This isn't DSM specific, but as DSMs are getting older, these problems are becoming more common.

Difficulty Level(1-10, 1=easy): 5

Required tools:

test light
multimeter (optional)

1. Be sure the ignition lock is in the "OFF" position, all lights are off, and all doors are closed. Be sure that nothing is plugged into the lighter, drawing power.

2. Remove the negative battery terminal (if your car has an underhood light, disconnect it).

3a. Place the test light between the battery and the cable. The light should not illuminate. If it does, you have a draw somewhere. To test your connection, leave the test light hooked up, and open a door. The light should get very bright, this is normal. Or the meter should show a large amp draw.

3b. Place your multimeter on the lowest amp setting. Place the test leads on the battery and the cable (it doesn't matter which one goes where). 30-40 mA is an acceptable draw (to power the ECU memory, radio memeory, etc.). Any more than that is unacceptable, and will kill the battery after a short period of time.

4. If you do have a draw, leave the test light or meter hooked up. Go to the fuse box. You'll have to remove the courtesy light fuse, or else the open door will keep the test light illuminated/meter showing a draw. If you remove the courtesy fuse, and the light goes out, the draw was in that circuit, so check all courtesy lights, door switches, etc. If it stays on, the draw is still present, so start pulling and replacing fuses one by one. When the test light goes out, you've found the circuit that has the draw. You'll need to check all the parts/wires on that circuit for a broken wire or shorted component. Usually, it turns out to be something simple and you'll find it right away. If not, you'll need to consult a manual to see the wiring diagrams and be able to trace all the wires to check them for a short.

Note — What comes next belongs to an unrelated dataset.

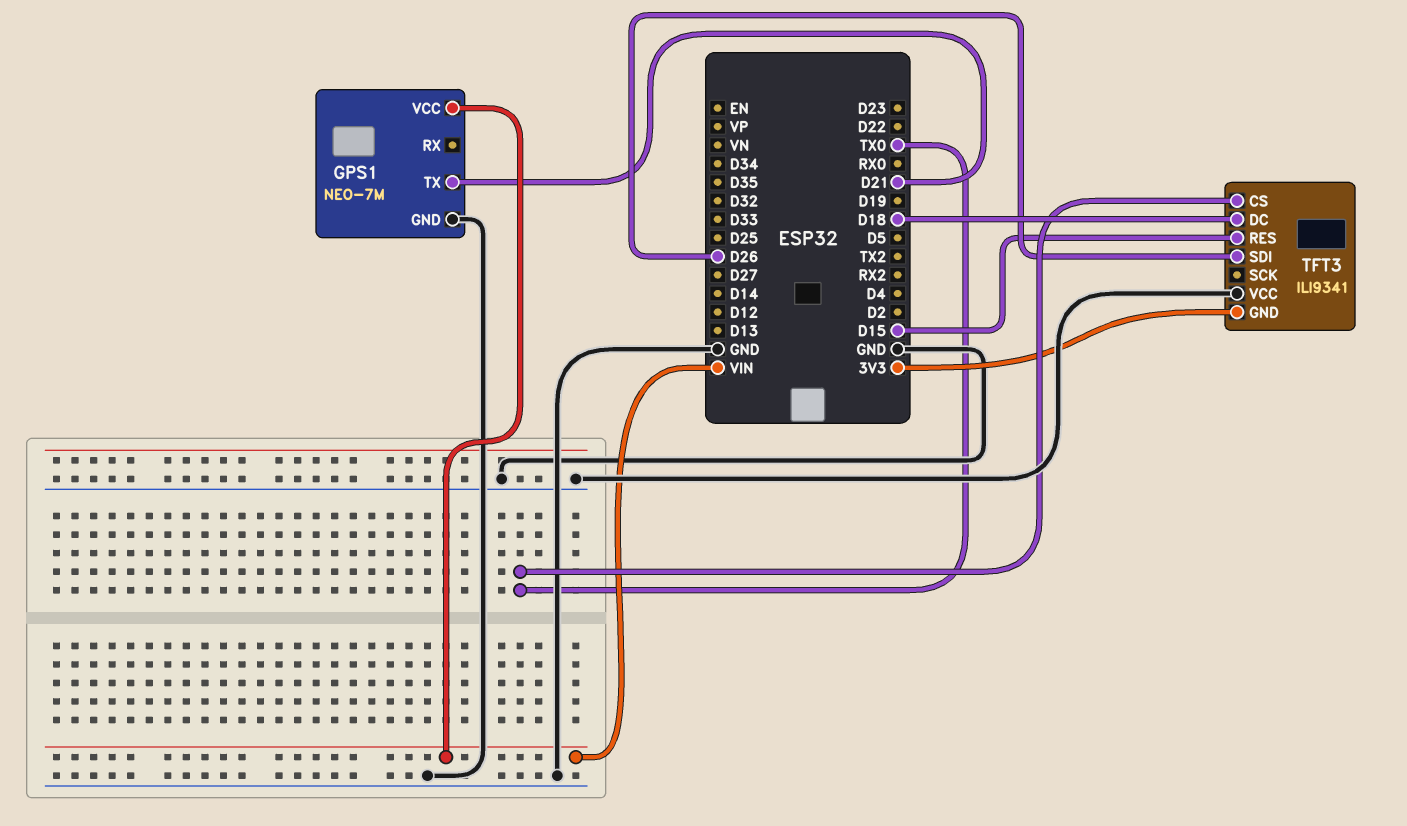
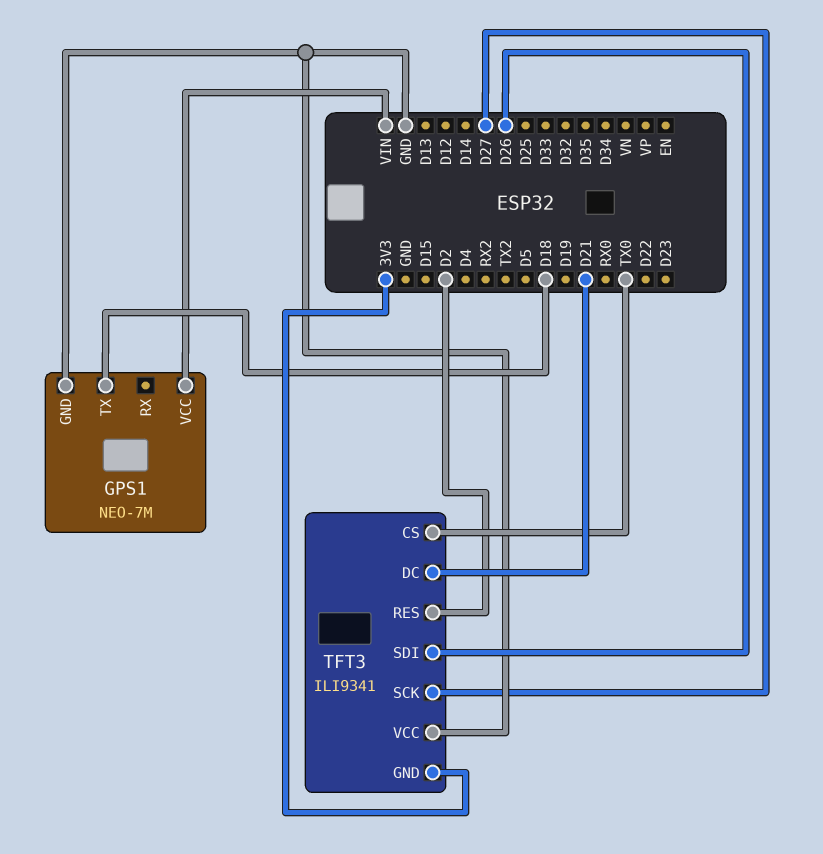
GPS1 pin TX: D21 -> D18
TFT3 pin DC: D18 -> D21
TFT3 pin RES: D15 -> D2
TFT3 pin SCK: none -> D27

If you are still unable to find the short after consulting a diagram, there are short finding tools available. You can also make your own (I'll post instructions for making and using the tool later).

If it turns out that you don't have short, and you're battery is still dieing often, the battery can be no good, or you're alternator could be bad. To check the battery, you need to put a load on it. This can be done at most Pep Boys, Auto Zones, etc.

To check the alternator, hook up your mulitmeter (on the DC voltage setting) to the positive and negative battery terminals. With the car running, you should be seeing at least 13 volts (which is very low). 14 volts is good. Turn on the headlights and wipers, the voltage should still stay above 13, if not, replace the alternator.